Similarly, companies have often played the same credential role. I recall that the first job title I had, when as a novice psychologist I joined British Airways, was ‘Selection Methods Officer’ on Grade 9. This positioned me with great accuracy in the hierarchy. There was a Senior Selection Methods Officer to whom I reported, whilst my grade signalled I was not yet a manager. If the job title did not provide sufficient measure of my credential, then the size of my office (small and shared) and the power of my car (I did not have one) signalled just how far down the pecking order I stood. Hierarchies and bureaucracies are marvellous places for creating clear credentials – just as professional bodies historically have.
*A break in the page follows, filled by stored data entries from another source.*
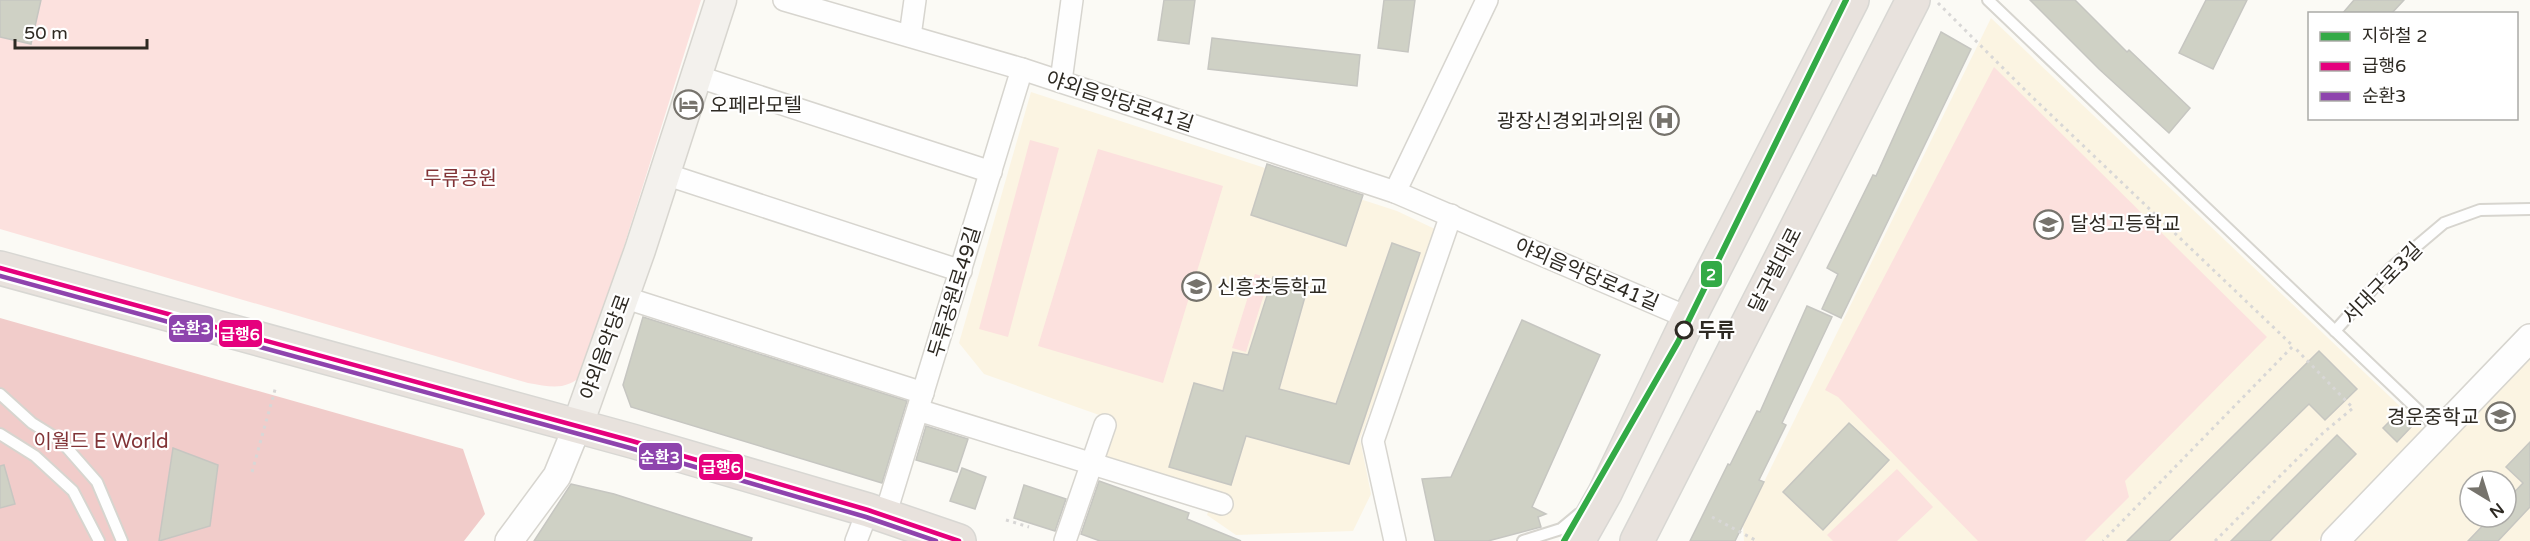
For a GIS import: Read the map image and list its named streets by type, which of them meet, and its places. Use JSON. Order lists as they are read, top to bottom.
{
  "streets": {
    "main road": ["달구벌대로", "야외음악당로"],
    "street": ["야외음악당로41길", "두류공원로49길"],
    "lane": ["서대구로3길"]
  },
  "crossings": [
    ["야외음악당로41길", "두류공원로49길"]
  ],
  "parks": ["두류공원", "이월드 E World"],
  "places": {
    "hotel": ["오페라모텔"],
    "hospital": ["광장신경외과의원"],
    "school or university": ["달성고등학교", "신흥초등학교", "경운중학교"],
    "other": ["두류"]
  },
  "lines": ["metro line 2", "transit line 급행6", "transit line 순환3"],
  "legend": ["지하철 2", "급행6", "순환3"],
  "scale_bar": "50 m",
  "north": "bottom right"
}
However, as companies become flatter and more project based and as work becomes more specialized, so too there will be a need for talented people to create their own verified credentials, which rapidly and accurately portray who they are and what they can do. This process of verification will place a premium on feedback and self authoring. Here are some ways to think about this:
* Think about creating the new ‘craft communities’, which like the old professional bodies act as repositories of member’s credentials.
* Work steadily and actively to build your personal credentials or brand using all the emerging social media technologies.
* Be sure that every project or task you complete has a means of verification so that your performance can become part of the credential package. This means you will have to have transparent and shared performance ratings.
Not sure how this will work? Well, be inspired by the thousands of physicists working on the CERN project in Switzerland. They engage in a collective task and yet are able to verify their individual contribution by putting each of their names on any of the outcomes of their joint work. Or think about how the programmers who use O Desk post their performance ratings, so that potential buyers of their work can assess their competence.
Stepping back, ask yourself these three questions about your current work:
* If I left tomorrow what could I take with me that demonstrated to others what I have achieved?
* How do people doing my sort of work show the skills they have learnt – particularly to others who are outside of this type of work?
* How successfully have I been able to create an accurate measure of what I have done and how others have measured the value of my contribution?
My guess is that this will be an interesting exercise for you – do tell me what you found out.